▸ **Your goal**
Copy from the first line below down to and including the line with "f_number: 4.3". Skip the pictures.

[Provided information]

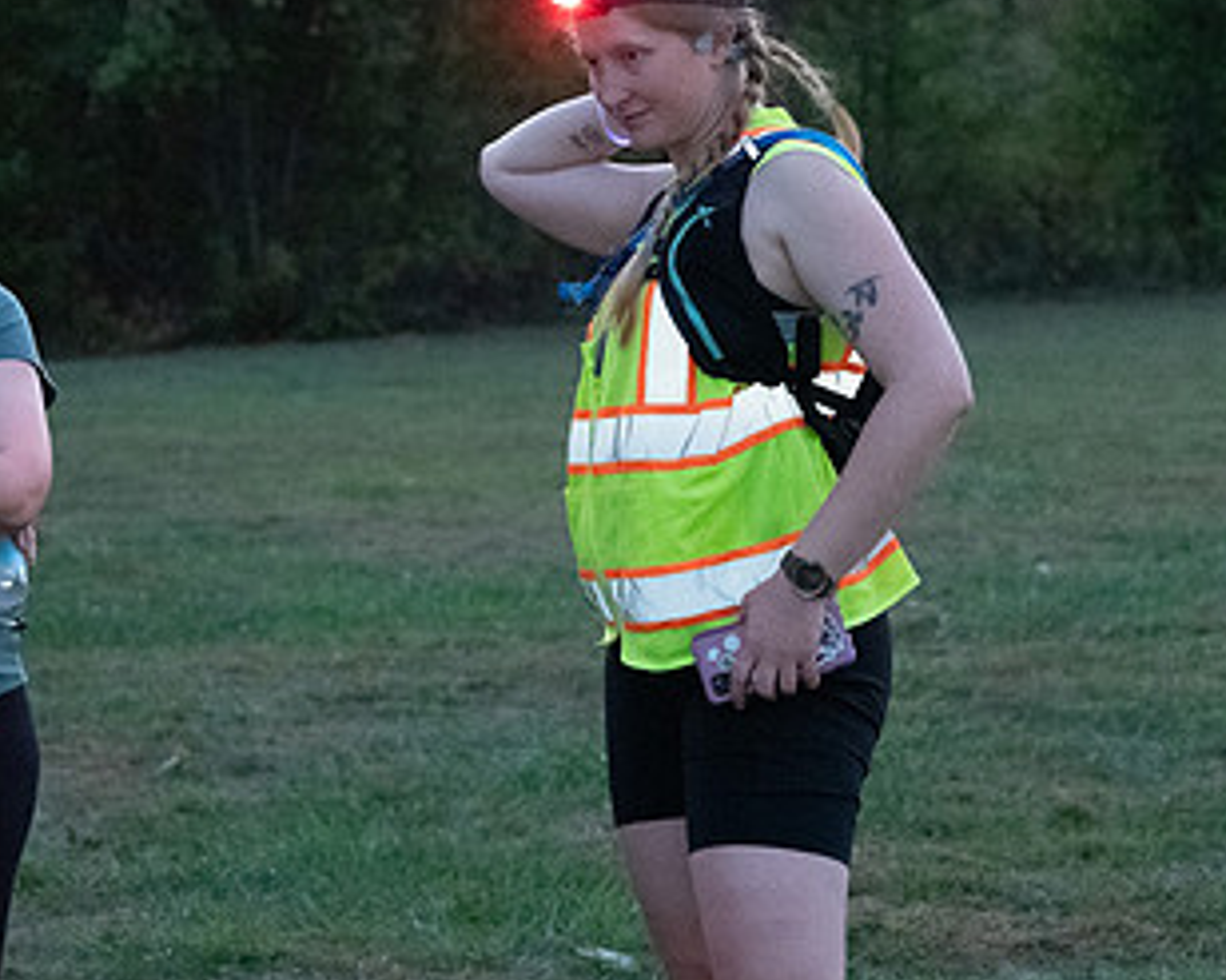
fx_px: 6563
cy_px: 356
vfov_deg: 8.5
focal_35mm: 181
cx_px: 337
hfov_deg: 10.7
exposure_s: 1/60
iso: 2000
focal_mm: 65
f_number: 4
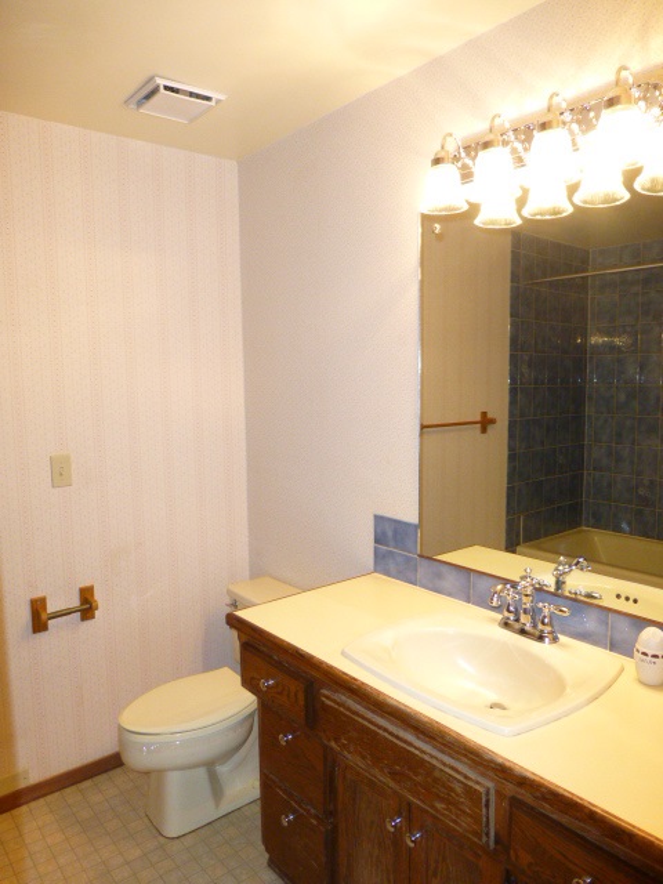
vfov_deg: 71.6
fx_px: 613
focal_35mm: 24
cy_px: 442
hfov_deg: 56.8
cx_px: 332
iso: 500
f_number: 3.3
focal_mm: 4.3
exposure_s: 1/60
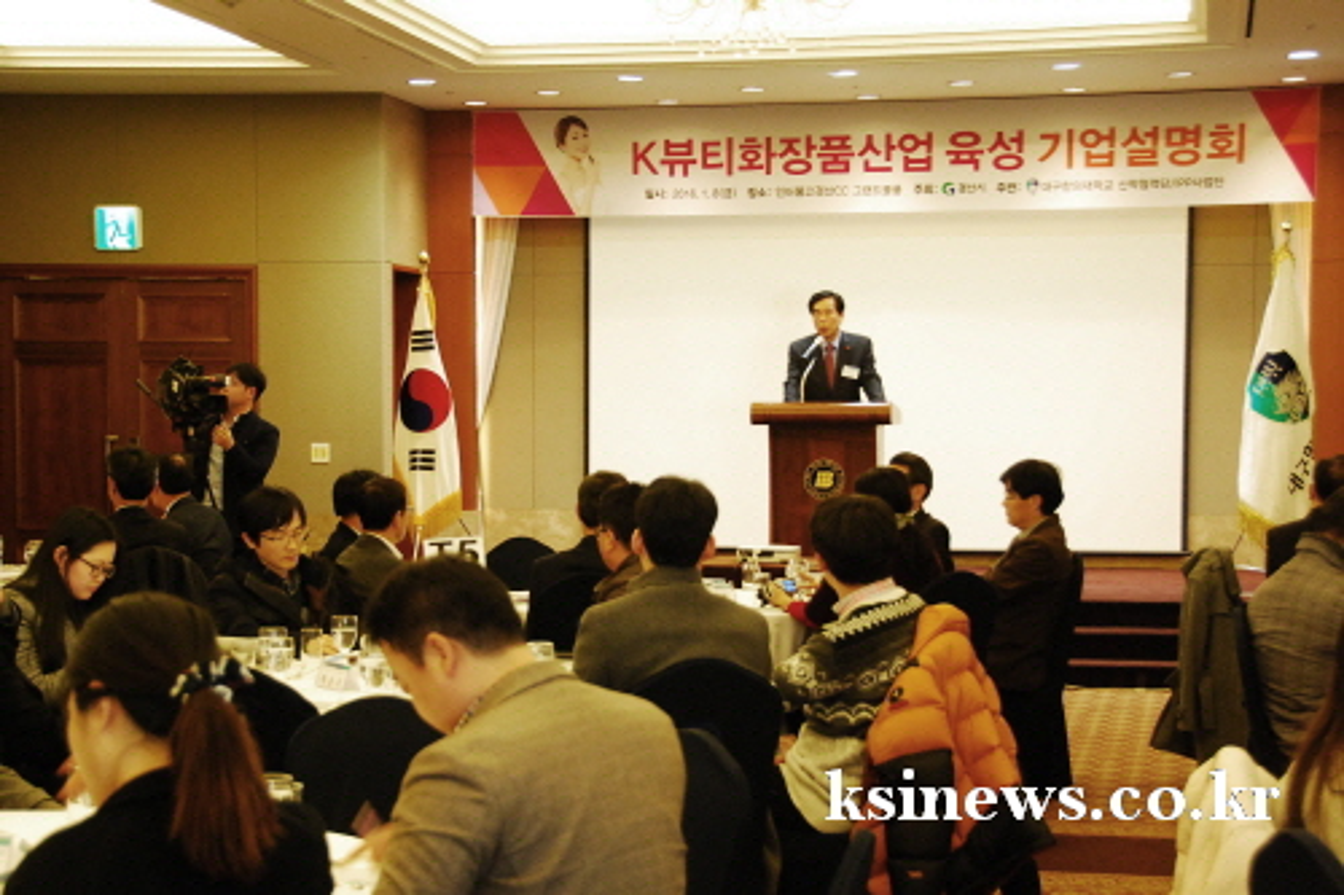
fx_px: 2239
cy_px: 448
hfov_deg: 33.4
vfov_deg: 22.6
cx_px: 672
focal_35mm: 60
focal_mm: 40
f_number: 4.5
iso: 1250
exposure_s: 1/25
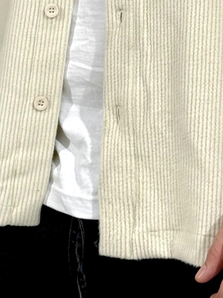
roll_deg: -1.4
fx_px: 1409
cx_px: 170
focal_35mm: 164
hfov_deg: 9.0
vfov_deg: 11.7
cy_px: -109
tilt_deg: -3.5
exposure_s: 1/100
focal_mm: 6.76
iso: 64
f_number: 1.78
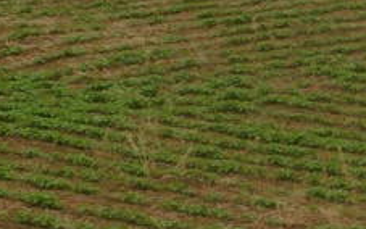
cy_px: -311
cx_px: 447
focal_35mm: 339
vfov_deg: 3.8
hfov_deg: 6.2
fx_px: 3382
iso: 125
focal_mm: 12.6
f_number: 4.3
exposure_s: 1/80
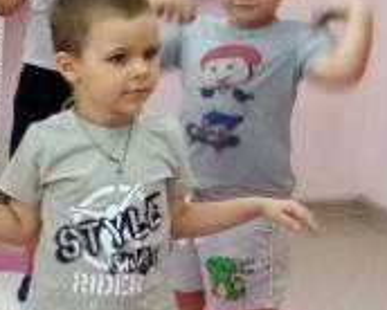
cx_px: -592
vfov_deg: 10.2
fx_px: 1731
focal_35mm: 151
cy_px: 202
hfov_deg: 10.6
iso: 116
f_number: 1.8
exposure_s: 1/33.3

[/Provided information]

▸ **Solved exercise**
fx_px: 6563
cy_px: 356
vfov_deg: 8.5
focal_35mm: 181
cx_px: 337
hfov_deg: 10.7
exposure_s: 1/60
iso: 2000
focal_mm: 65
f_number: 4
vfov_deg: 71.6
fx_px: 613
focal_35mm: 24
cy_px: 442
hfov_deg: 56.8
cx_px: 332
iso: 500
f_number: 3.3
focal_mm: 4.3
exposure_s: 1/60
fx_px: 2239
cy_px: 448
hfov_deg: 33.4
vfov_deg: 22.6
cx_px: 672
focal_35mm: 60
focal_mm: 40
f_number: 4.5
iso: 1250
exposure_s: 1/25
roll_deg: -1.4
fx_px: 1409
cx_px: 170
focal_35mm: 164
hfov_deg: 9.0
vfov_deg: 11.7
cy_px: -109
tilt_deg: -3.5
exposure_s: 1/100
focal_mm: 6.76
iso: 64
f_number: 1.78
cy_px: -311
cx_px: 447
focal_35mm: 339
vfov_deg: 3.8
hfov_deg: 6.2
fx_px: 3382
iso: 125
focal_mm: 12.6
f_number: 4.3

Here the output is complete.